What you have to do:
Among the entries below, retype exactly the lines starting with the one with "ant to activate" and going on through the one with "ヴィヴァルディ：4つのヴァイオリンのための協奏曲", but not the pictures.

Supplied data:

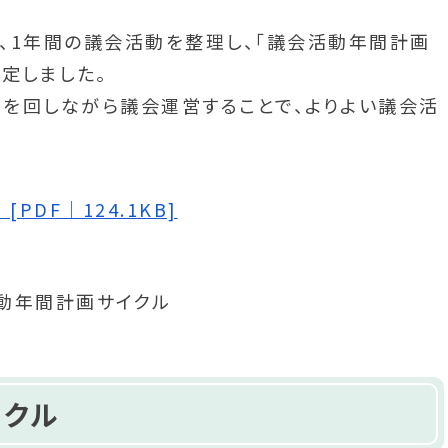
、1年間の議会活動を整理し、「議会活動年間計画
定しました。
ルを回しながら議会運営することで、よりよい議会活
PDF｜124.1KB]
イクル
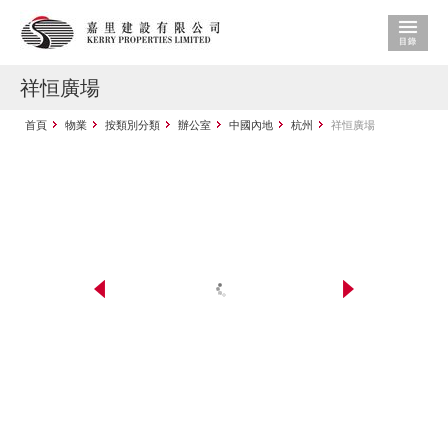
祥恒廣場
首頁
物業
按類別分類
辦公室
中國內地
杭州
祥恒廣場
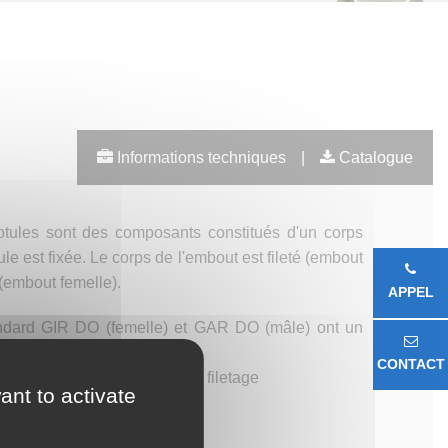
Informations techniques
|
Catalogue
tules sont des composants constitués d'un corps
ule est fixée. Le corps de l'embout est fileté (embout
(embout femelle).
APPEL
andard GIR DO (femelle) et GAR DO (mâle) ont un
ur/PTFE.
CONTACT
rnir les embouts avec pas de filetage
ant to activate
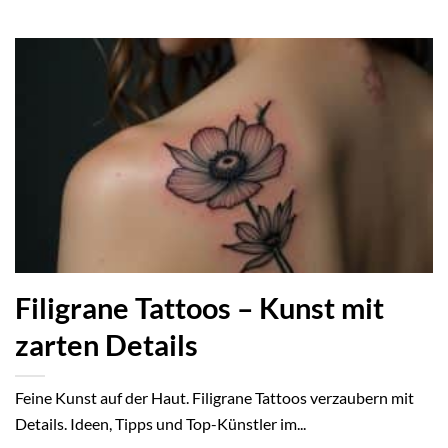
Filigrane Tattoos – Kunst mit
zarten Details
Feine Kunst auf der Haut. Filigrane Tattoos verzaubern mit
Details. Ideen, Tipps und Top-Künstler im...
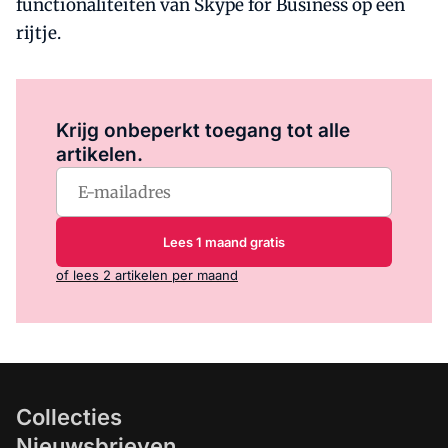
functionaliteiten van Skype for Business op een
rijtje.
Log in
om dit artikel te lezen.
Krijg onbeperkt toegang tot alle
artikelen.
Lees 1 maand gratis
of lees 2 artikelen per maand
Collecties
Nieuwsbrieven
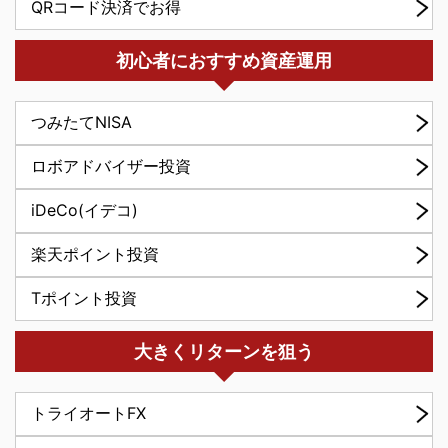
QRコード決済でお得
初心者におすすめ資産運用
つみたてNISA
ロボアドバイザー投資
iDeCo(イデコ)
楽天ポイント投資
Tポイント投資
大きくリターンを狙う
トライオートFX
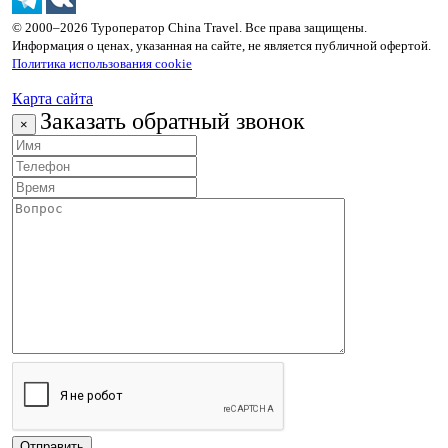
© 2000–2026 Туроператор China Travel. Все права защищены.
Информация о ценах, указанная на сайте, не является публичной офертой.
Политика использования cookie
Карта сайта
Заказать обратный звонок
×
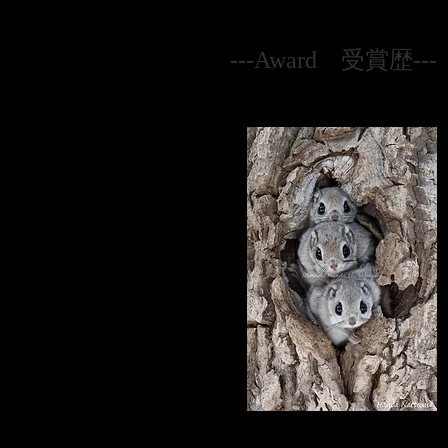
---Award​ 受賞歴---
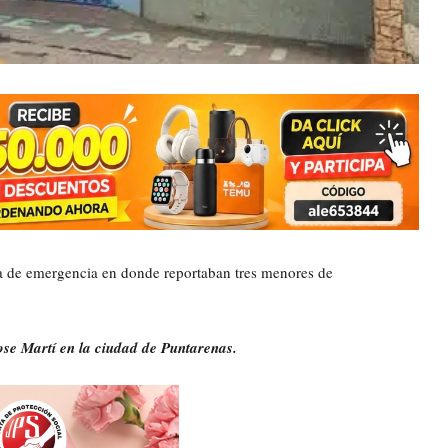
da de emergencia en donde reportaban tres menores de
ose Martí en la ciudad de Puntarenas.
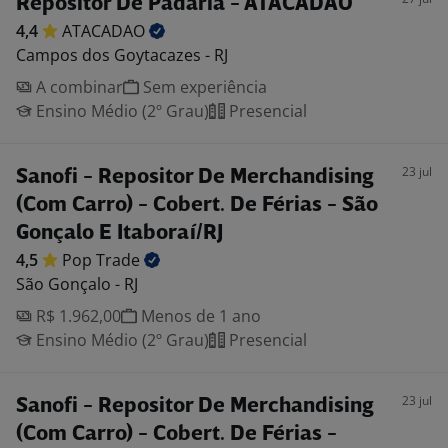
Repositor De Padaria - ATACADÃO
4,4
ATACADAO
Campos dos Goytacazes - RJ
A combinar
Sem experiência
Ensino Médio (2º Grau)
Presencial
23 jul
Sanofi - Repositor De Merchandising
(Com Carro) - Cobert. De Férias - São
Gonçalo E Itaboraí/RJ
4,5
Pop
Trade
São Gonçalo - RJ
R$ 1.962,00
Menos de 1 ano
Ensino Médio (2º Grau)
Presencial
23 jul
Sanofi - Repositor De Merchandising
(Com Carro) - Cobert. De Férias -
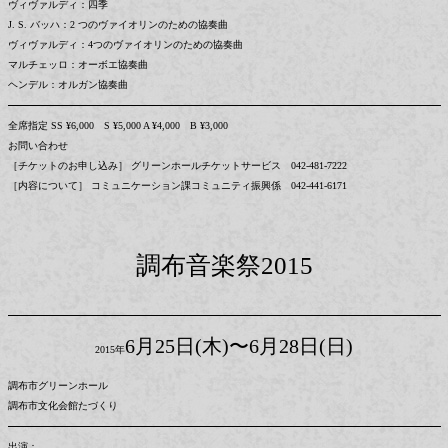
ヴィヴァルディ：四季
J. S. バッハ：2 つのヴァイオリンのための協奏曲
ヴィヴァルディ：4つのヴァイオリンのための協奏曲
マルチェッロ：オーボエ協奏曲
ヘンデル：オルガン協奏曲
全席指定 SS ¥6,000 S ¥5,000 A ¥4,000 B ¥3,000
お問い合わせ
［チケットのお申し込み］ グリーンホールチケットサービス 042-481-7222
［内容について］ コミュニケーション課コミュニティ振興係 042-441-6171
調布音楽祭2015
6月25日(木)〜6月28日(日)
2015年
調布市グリーンホール
調布市文化会館たづくり
出演：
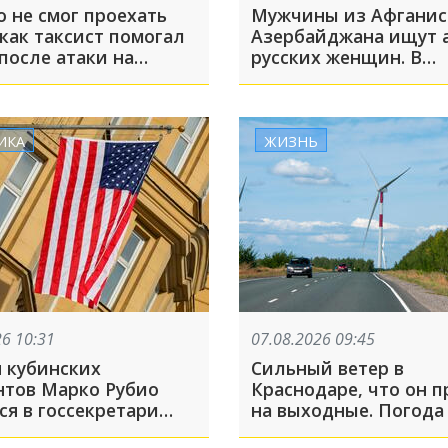
 не смог проехать
Мужчины из Афганис
как таксист помогал
Азербайджана ищут 
после атаки на
русских женщин. В
ries в Екатеринбурге
Ростовской области 
аннулировать гражда
из-за фиктивных бра
ИКА
ЖИЗНЬ
26 10:31
07.08.2026 09:45
н кубинских
Сильный ветер в
нтов Марко Рубио
Краснодаре, что он п
ся в госсекретари
на выходные. Погода
ассказываем о
Леуса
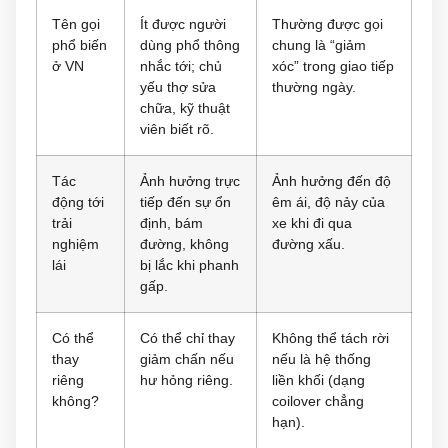
Tên gọi
Ít được người
Thường được gọi
phổ biến
dùng phổ thông
chung là “giảm
ở VN
nhắc tới; chủ
xóc” trong giao tiếp
yếu thợ sửa
thường ngày.
chữa, kỹ thuật
viên biết rõ.
Tác
Ảnh hưởng trực
Ảnh hưởng đến độ
động tới
tiếp đến sự ổn
êm ái, độ nảy của
trải
định, bám
xe khi đi qua
nghiệm
đường, không
đường xấu.
lái
bị lắc khi phanh
gấp.
Có thể
Có thể chỉ thay
Không thể tách rời
thay
giảm chấn nếu
nếu là hệ thống
riêng
hư hỏng riêng.
liền khối (dạng
không?
coilover chẳng
hạn).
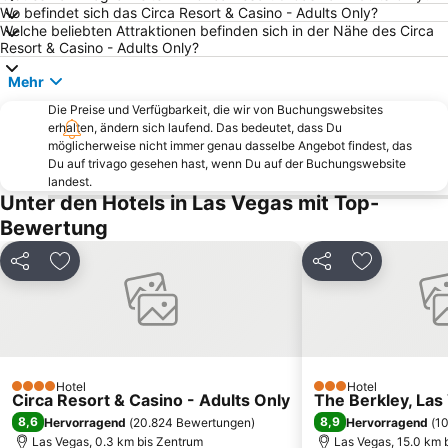
Wo befindet sich das Circa Resort & Casino - Adults Only?
Summerlin
Eiffel Tower
Welche beliebten Attraktionen befinden sich in der Nähe des Circa
AEE - ADULT ENTERTAINMENT EXPO
Via Bellagio
Resort & Casino - Adults Only?
West Wind Las Vegas 5 Drive-In
Red Rock Canyon
Mehr
Flamingo Showroom
Buca di Beppo - Excalibur
Die Preise und Verfügbarkeit, die wir von Buchungswebsites
erhalten, ändern sich laufend. Das bedeutet, dass Du
Las Vegas South Premium Outlets
Gondelfahrt im Venetian
möglicherweise nicht immer genau dasselbe Angebot findest, das
Paradise
Green Valley
Du auf trivago gesehen hast, wenn Du auf der Buchungswebsite
landest.
INTERNATIONAL CES
T-Mobile Arena
Unter den Hotels in Las Vegas mit Top-
Henderson Executive Airport
The D Las Vegas
Bewertung
Stratosphere Theater
Harrah's Showroom
Teilen
Zu Favoriten hinzufügen
Teilen
Zu Favorit
Atomic Testing
SHOT SHOW
M&M's World Las Vegas
Golden Gate Casino
Mardi Gras Theatre
The Orleans Showroom
Alta Drive
The District at Green Valley Ranch
Hotel
Hotel
Old Las Vegas Mormon Fort State Historic Park
Station Casino
4 Sterne
3 Sterne
Circa Resort & Casino - Adults Only
The Berkley, Las
8,6
8,9
Hervorragend
(
20.824 Bewertungen
)
Hervorragend
(
1
Las Vegas, 0.3 km bis Zentrum
Las Vegas, 15.0 km 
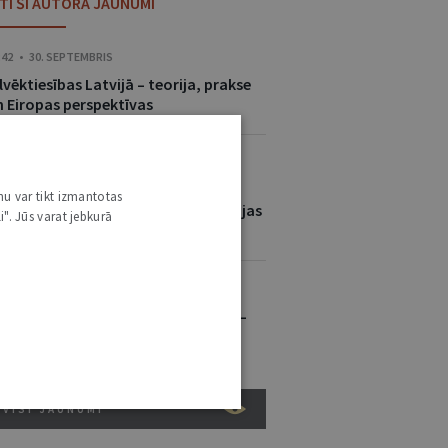
ITI ŠĪ AUTORA JAUNUMI
:42 • 30. SEPTEMBRIS
lvēktiesības Latvijā – teorija, prakse
n Eiropas perspektīvas
:27 • 9. SEPTEMBRIS
zsākta Administratīvā procesa
nu var tikt izmantotas
ārcelšana uz jauno Tiesu informācijas
i". Jūs varat jebkurā
istēmu
:00 • 3. SEPTEMBRIS
auns pakalpojums e-lietas portālā –
Valsts kompensācijas kalkulators”
VISI JAUNUMI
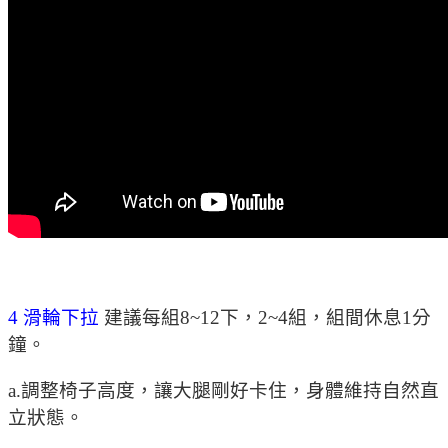
4 滑輪下拉
建議每組8~12下，2~4組，組間休息1分
鐘。
a.調整椅子高度，讓大腿剛好卡住，身體維持自然直
立狀態。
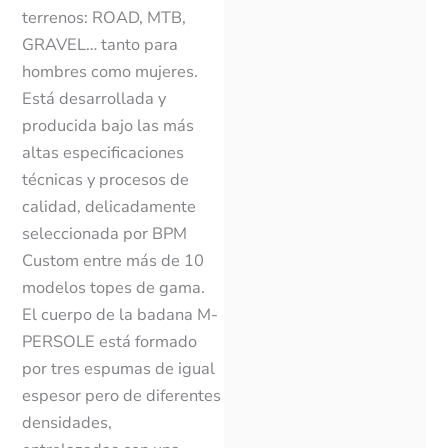
terrenos: ROAD, MTB,
GRAVEL… tanto para
hombres como mujeres.
Está desarrollada y
producida bajo las más
altas especificaciones
técnicas y procesos de
calidad, delicadamente
seleccionada por BPM
Custom entre más de 10
modelos topes de gama.
El cuerpo de la badana M-
PERSOLE está formado
por tres espumas de igual
espesor pero de diferentes
densidades,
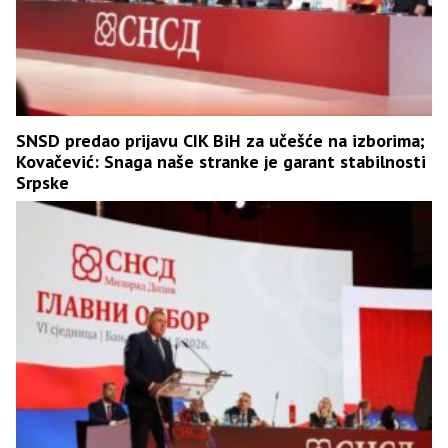
SNSD predao prijavu CIK BiH za učešće na izborima;
Kovačević: Snaga naše stranke je garant stabilnosti
Srpske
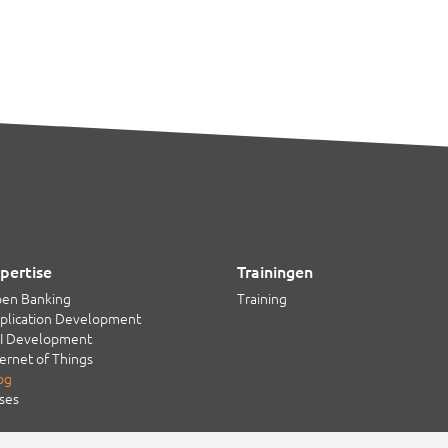
pertise
Trainingen
en Banking
Training
plication Development
I Development
ternet of Things
og
ses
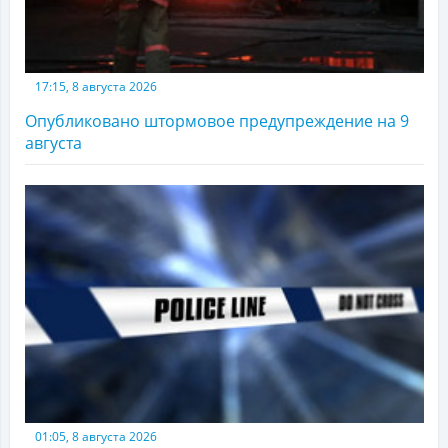
17:15, 8 августа 2026
Опубликовано штормовое предупреждение на 9
августа
01:05, 8 августа 2026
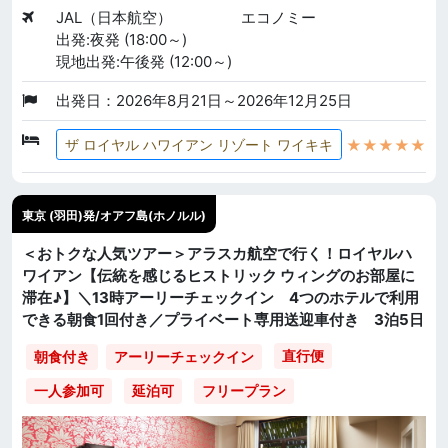
JAL（日本航空）
エコノミー
出発:夜発 (18:00～)
現地出発:午後発 (12:00～)
出発日：2026年8月21日～2026年12月25日
★★★★★
ザ ロイヤル ハワイアン リゾート ワイキキ
東京 (羽田)発/オアフ島(ホノルル)
＜おトクな人気ツアー＞アラスカ航空で行く！ロイヤルハ
ワイアン【伝統を感じるヒストリック ウィングのお部屋に
滞在♪】＼13時アーリーチェックイン 4つのホテルで利用
できる朝食1回付き／プライベート専用送迎車付き 3泊5日
直行便
朝食付き
アーリーチェックイン
一人参加可
延泊可
フリープラン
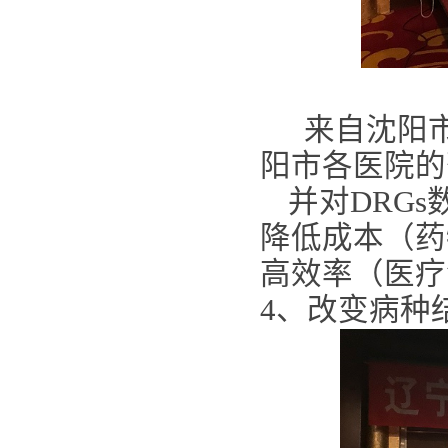
来自
沈阳
阳市各医院的
并对DRG
降低成本（药
高效率（医疗
4、改变病种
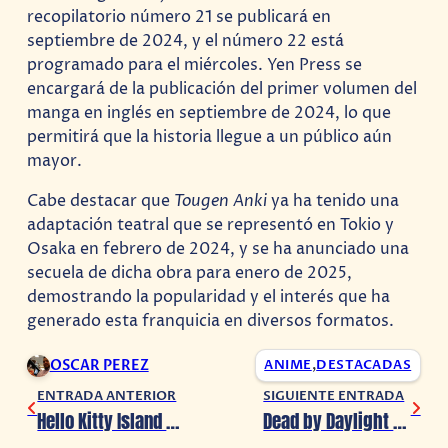
recopilatorio número 21 se publicará en
septiembre de 2024, y el número 22 está
programado para el miércoles. Yen Press se
encargará de la publicación del primer volumen del
manga en inglés en septiembre de 2024, lo que
permitirá que la historia llegue a un público aún
mayor.
Cabe destacar que
Tougen Anki
ya ha tenido una
adaptación teatral que se representó en Tokio y
Osaka en febrero de 2024, y se ha anunciado una
secuela de dicha obra para enero de 2025,
demostrando la popularidad y el interés que ha
generado esta franquicia en diversos formatos.
OSCAR PEREZ
ANIME
,
DESTACADAS
ENTRADA ANTERIOR
SIGUIENTE ENTRADA
Hello Kitty Island Adventure se expande a Switch y PC
Dead by Daylight se sumerge en el terror cósmico con la Colección de Junji Ito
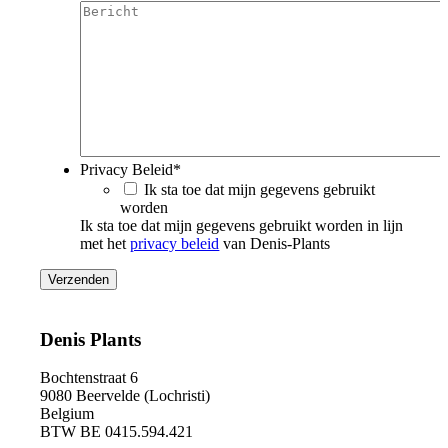
Privacy Beleid
*
Ik sta toe dat mijn gegevens gebruikt
worden
Ik sta toe dat mijn gegevens gebruikt worden in lijn
met het
privacy beleid
van Denis-Plants
Denis Plants
Bochtenstraat 6
9080 Beervelde (Lochristi)
Belgium
BTW BE 0415.594.421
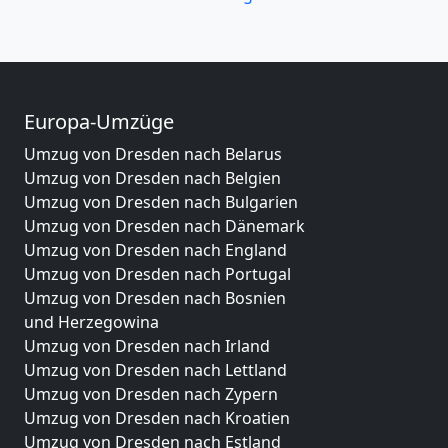
Europa-Umzüge
Umzug von Dresden nach Belarus
Umzug von Dresden nach Belgien
Umzug von Dresden nach Bulgarien
Umzug von Dresden nach Dänemark
Umzug von Dresden nach England
Umzug von Dresden nach Portugal
Umzug von Dresden nach Bosnien
und Herzegowina
Umzug von Dresden nach Irland
Umzug von Dresden nach Lettland
Umzug von Dresden nach Zypern
Umzug von Dresden nach Kroatien
Umzug von Dresden nach Estland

Exercise output:
ant to activate
Filigrane Tattoos – Kunst mit
zarten Details
Feine Kunst auf der Haut. Filigrane Tattoos verzaubern mit
Details. Ideen, Tipps und Top-Künstler im...
functionaliteiten van Skype for Business op een
rijtje.
Log in
om dit artikel te lezen.
Krijg onbeperkt toegang tot alle
artikelen.
Lees 1 maand gratis
of lees 2 artikelen per maand
Collecties
Nieuwsbrieven
QRコード決済でお得
初心者におすすめ資産運用
つみたてNISA
ロボアドバイザー投資
iDeCo(イデコ)
楽天ポイント投資
Tポイント投資
大きくリターンを狙う
トライオートFX
© 2000–2026 Туроператор China Travel. Все права защищены.
Информация о ценах, указанная на сайте, не является публичной офертой.
Политика использования cookie
Карта сайта
Заказать обратный звонок
×
---Award​ 受賞歴---
da de emergencia en donde reportaban tres menores de
ose Martí en la ciudad de Puntarenas.
Repositor De Padaria - ATACADÃO
4,4
ATACADAO
Campos dos Goytacazes - RJ
A combinar
Sem experiência
Ensino Médio (2º Grau)
Presencial
23 jul
Sanofi - Repositor De Merchandising
(Com Carro) - Cobert. De Férias - São
Gonçalo E Itaboraí/RJ
4,5
Pop
Trade
São Gonçalo - RJ
R$ 1.962,00
Menos de 1 ano
Ensino Médio (2º Grau)
Presencial
23 jul
Sanofi - Repositor De Merchandising
(Com Carro) - Cobert. De Férias -
ヴィヴァルディ：四季
J. S. バッハ：2 つのヴァイオリンのための協奏曲
ヴィヴァルディ：4つのヴァイオリンのための協奏曲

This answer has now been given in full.